Der schob sich das Bild so zurecht, dass er es greifen konnte. Mit einem leisen Stöhnen hob er es vor seine Augen, schaute es einen Moment an und ließ es dann kraftlos zurück auf den Tisch fallen. »Ja, dat Mädchen hab ich gesehen.«
Golsten war wie elektrisiert. »Wo und wann?«
»Dat war am letzten Tag unserer Überwachungsaktion. Am 24. März. Ich weiß dat deshalb so genau, weil einer meiner Freunde an diesem Tag Geburtstag hatte. Dat war am Abend. Kurz vor zehn. Die Frau wurde von ’nem Wagen abgeholt.«
»Erzähl mir das genauer.«
»Ich sach doch: Ein Wagen fuhr vor dat Haus. Zwei Männer sind ausgestiegen und zur Haustür von dem Nazibonzen gegangen. Sie haben geschellt. Jemand hat aufgemacht und die beiden sind kurz darauf mit der Frau auf dem Foto wieder zum Auto zurück. Da war abba noch einer im Wagen, denn jemand hat eine Wagentür von innen geöffnet. Dann sind se wech.«
»Wie konntest du die Frau erkennen? Es war Nacht und alles verdunkelt.«
»Einer von den Männern hat sich anner Haustür ’ne Zigarette angesteckt. In dem Lichtschein hab ich auch dat Gesicht der Frau gesehen.«
»Kanntest du die Männer?«
Erwin schüttelte nur den Kopf. »Aber die Frau. Die hat sich zwei Nächte vorher mit ’nem Kerl getroffen.«
»Kanntest du den?«
»Nee.«
Auch der Schuster hatte von einem Treffen Marta Slowackis mit einem Mann berichtet. Handelte es sich womöglich um dieselbe Person?
»Na gut. Kommen wir auf den Wagen zurück. Was war das für ein Fahrzeug?«
»Ein Horch PL4.«
»Konntest du das Nummernschild erkennen?«
»Nein. Dat war zu dunkel.«
»Aber mit dem Fahrzeugmodell bist du dir sicher?«
Erwin hob müde den Kopf. »Wat glauben Sie denn? So ’ne Karre sieht man nich alle Tage. Und dann noch als Pullman. Davon gibbet nich viele.«
Erwin Bertelt hatte recht. Die Besitzer eines solchen Modells in Herne und Umgebung dürften sich schnell ermitteln lassen.
»Herr Golsten?«
Am 24. März war die junge Polin also noch im Haus der Munders gewesen. Charlotte Munder aber hatte ausgesagt und auch zu Protokoll gegeben, die Slowacki sei bereits am 23. März verschwunden. Warum hatte sie gelogen?
»Herr Golsten?« Erwin Bertelt riss den Hauptkommissar aus seinen Gedanken. »Es war nur ein Schuss. Hören Sie! Nur einer.«
»Was?«
»Schon gut. Sie helfen Mama und Opa?«
Golsten stand auf und klopfte an die Zimmertür. Der Schlüssel wurde im Schloss gedreht und die Tür öffnete sich. »Abführen«, befahl er den Wachtmeistern.

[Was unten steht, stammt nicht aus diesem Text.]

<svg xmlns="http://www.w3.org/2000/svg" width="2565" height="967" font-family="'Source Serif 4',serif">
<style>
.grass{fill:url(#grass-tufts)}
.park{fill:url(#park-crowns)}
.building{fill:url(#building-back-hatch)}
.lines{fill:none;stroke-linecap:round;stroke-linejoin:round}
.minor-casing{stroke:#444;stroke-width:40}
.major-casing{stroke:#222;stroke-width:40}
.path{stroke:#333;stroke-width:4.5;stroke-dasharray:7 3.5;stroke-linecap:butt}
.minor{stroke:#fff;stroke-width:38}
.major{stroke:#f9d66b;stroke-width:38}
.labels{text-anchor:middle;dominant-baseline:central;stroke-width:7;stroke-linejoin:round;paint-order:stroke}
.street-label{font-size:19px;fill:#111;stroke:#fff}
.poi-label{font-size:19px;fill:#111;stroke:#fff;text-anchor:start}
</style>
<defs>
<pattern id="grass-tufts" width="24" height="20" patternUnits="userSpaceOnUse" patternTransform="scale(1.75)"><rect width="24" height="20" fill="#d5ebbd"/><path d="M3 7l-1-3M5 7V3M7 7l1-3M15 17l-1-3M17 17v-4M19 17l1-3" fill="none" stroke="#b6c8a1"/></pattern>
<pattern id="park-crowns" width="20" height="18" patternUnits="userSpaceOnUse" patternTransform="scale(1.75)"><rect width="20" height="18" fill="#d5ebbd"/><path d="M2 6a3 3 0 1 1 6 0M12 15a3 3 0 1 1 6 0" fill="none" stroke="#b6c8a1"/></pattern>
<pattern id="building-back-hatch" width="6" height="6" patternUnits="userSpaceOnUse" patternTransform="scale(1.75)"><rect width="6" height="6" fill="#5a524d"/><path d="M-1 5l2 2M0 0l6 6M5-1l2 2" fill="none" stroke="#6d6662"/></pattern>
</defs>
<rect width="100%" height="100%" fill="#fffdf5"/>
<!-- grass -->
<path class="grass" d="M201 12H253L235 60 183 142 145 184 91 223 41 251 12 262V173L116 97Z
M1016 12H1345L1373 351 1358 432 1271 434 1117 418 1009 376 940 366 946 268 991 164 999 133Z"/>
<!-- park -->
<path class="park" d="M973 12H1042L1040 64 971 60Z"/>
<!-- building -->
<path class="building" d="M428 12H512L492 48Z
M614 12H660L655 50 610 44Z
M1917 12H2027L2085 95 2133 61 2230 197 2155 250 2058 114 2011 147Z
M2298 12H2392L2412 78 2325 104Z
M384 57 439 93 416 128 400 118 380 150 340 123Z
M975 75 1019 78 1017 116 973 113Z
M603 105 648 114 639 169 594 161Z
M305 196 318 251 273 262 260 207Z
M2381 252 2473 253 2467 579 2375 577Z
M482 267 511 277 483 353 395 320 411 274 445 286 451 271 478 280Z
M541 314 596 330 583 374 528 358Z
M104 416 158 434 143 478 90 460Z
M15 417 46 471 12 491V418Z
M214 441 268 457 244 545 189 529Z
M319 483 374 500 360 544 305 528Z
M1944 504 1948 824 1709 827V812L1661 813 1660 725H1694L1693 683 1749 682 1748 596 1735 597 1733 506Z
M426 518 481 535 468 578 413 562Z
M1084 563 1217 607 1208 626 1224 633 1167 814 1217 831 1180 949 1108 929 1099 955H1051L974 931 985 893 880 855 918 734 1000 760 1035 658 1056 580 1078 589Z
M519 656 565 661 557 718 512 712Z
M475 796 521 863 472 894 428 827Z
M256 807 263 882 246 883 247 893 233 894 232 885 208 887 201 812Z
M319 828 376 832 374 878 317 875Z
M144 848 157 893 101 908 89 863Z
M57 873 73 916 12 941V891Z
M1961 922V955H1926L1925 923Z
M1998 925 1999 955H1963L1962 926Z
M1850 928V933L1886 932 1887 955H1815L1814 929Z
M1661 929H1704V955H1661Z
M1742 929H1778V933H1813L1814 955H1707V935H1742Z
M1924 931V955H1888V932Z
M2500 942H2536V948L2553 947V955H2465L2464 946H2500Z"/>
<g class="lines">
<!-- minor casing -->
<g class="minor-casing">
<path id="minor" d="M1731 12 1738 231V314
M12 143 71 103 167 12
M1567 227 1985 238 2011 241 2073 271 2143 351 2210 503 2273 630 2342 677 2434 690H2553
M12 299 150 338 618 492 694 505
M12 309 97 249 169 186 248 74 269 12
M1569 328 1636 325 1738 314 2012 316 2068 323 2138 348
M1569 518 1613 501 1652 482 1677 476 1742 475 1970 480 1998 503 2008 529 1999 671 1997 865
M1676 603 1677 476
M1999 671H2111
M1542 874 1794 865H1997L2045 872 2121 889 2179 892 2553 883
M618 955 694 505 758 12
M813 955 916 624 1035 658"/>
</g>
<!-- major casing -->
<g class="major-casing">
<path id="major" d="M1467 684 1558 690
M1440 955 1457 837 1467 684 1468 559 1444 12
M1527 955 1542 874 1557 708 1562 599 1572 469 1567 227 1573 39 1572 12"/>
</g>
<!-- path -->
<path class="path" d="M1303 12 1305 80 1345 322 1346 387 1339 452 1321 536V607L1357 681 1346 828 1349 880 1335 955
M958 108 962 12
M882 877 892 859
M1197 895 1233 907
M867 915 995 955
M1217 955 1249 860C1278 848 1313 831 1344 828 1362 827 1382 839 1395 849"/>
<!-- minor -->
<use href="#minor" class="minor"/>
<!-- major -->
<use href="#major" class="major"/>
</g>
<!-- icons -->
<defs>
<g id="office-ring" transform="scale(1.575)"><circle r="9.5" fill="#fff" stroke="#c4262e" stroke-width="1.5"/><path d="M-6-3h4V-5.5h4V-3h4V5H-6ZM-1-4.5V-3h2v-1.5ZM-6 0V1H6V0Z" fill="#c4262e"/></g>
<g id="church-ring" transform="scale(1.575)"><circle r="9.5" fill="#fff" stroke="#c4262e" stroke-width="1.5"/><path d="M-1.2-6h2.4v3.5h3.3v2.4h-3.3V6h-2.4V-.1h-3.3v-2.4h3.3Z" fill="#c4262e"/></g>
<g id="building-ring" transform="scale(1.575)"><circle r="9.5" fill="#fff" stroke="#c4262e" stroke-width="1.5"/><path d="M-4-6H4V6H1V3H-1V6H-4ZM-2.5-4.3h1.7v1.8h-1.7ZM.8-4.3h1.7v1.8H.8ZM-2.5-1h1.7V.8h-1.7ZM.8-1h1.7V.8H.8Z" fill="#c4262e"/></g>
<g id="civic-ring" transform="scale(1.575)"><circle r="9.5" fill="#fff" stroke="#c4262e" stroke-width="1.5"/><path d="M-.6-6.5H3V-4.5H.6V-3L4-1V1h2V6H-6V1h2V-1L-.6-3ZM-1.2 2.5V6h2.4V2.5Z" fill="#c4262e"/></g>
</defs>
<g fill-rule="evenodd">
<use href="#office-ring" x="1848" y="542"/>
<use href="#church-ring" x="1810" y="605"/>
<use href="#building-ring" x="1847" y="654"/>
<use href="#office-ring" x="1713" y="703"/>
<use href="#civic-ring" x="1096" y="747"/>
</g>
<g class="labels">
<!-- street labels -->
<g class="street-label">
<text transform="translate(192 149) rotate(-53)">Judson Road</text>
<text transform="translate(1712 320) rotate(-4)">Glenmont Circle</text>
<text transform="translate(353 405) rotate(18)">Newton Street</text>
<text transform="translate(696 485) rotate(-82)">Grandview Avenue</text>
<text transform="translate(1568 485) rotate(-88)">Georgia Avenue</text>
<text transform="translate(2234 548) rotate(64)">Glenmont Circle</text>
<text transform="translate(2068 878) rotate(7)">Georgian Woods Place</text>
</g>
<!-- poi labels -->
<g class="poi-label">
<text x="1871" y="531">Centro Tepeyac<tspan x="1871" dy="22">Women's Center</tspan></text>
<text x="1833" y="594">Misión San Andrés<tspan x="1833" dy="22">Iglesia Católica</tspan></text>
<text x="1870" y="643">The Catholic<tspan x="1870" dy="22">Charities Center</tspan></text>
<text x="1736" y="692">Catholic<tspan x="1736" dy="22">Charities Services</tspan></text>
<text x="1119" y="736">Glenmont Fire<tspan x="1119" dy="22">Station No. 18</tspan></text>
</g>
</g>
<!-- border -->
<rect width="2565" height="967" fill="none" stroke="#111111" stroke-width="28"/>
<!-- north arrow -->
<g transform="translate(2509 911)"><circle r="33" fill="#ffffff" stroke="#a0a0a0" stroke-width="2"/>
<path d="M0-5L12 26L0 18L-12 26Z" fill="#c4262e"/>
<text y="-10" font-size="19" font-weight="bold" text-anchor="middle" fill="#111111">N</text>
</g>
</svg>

Brutal griffen die Uniformierten zu und zogen Erwins Arme auf den Rücken. Der Junge schrie vor Schmerzen auf.
Als die Schließer Erwin an Golsten vorbei Richtung Flur schleiften, warf er dem Hauptkommissar einen bittenden Blick zu. Golsten wandte sich ab. Doch zu spät. Der Junge hatte die Lüge in den Augen des Hauptkommissars erkannt.
»Sie Mistkerl!«, rief er, als er durch die Tür gezerrt wurde.
»Schnauze!«, brüllte einer der Wachtmeister und schlug mit dem Knüppel zu.
»Sie sind ein Schwein!«, kreischte Erwin voller Wut und Enttäuschung und fing sich einen weiteren Hieb ein.
Schwer atmend schloss Golsten die Tür zum Vernehmungszimmer. Er wusste, dass er den Jungen nicht wiedersehen würde.
43
Donnerstag, 22. April 1943
H ermann Treppmann überfiel seinen Schwiegersohn, kaum dass dieser das gemeinsame Haus betreten hatte.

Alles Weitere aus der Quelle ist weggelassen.